#### Data for the task:
*** Block opens ***
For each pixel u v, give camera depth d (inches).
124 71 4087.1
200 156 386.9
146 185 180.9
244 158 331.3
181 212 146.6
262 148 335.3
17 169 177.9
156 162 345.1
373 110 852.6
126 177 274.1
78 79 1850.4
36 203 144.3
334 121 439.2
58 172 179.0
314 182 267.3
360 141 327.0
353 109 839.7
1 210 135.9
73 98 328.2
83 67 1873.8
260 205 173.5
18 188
*** Block closes ***
Only the lines from the one containing "124 71 4087.1" through the last line of the material belong in your answer; output them exactly.

#### Exercise solution:
124 71 4087.1
200 156 386.9
146 185 180.9
244 158 331.3
181 212 146.6
262 148 335.3
17 169 177.9
156 162 345.1
373 110 852.6
126 177 274.1
78 79 1850.4
36 203 144.3
334 121 439.2
58 172 179.0
314 182 267.3
360 141 327.0
353 109 839.7
1 210 135.9
73 98 328.2
83 67 1873.8
260 205 173.5
18 188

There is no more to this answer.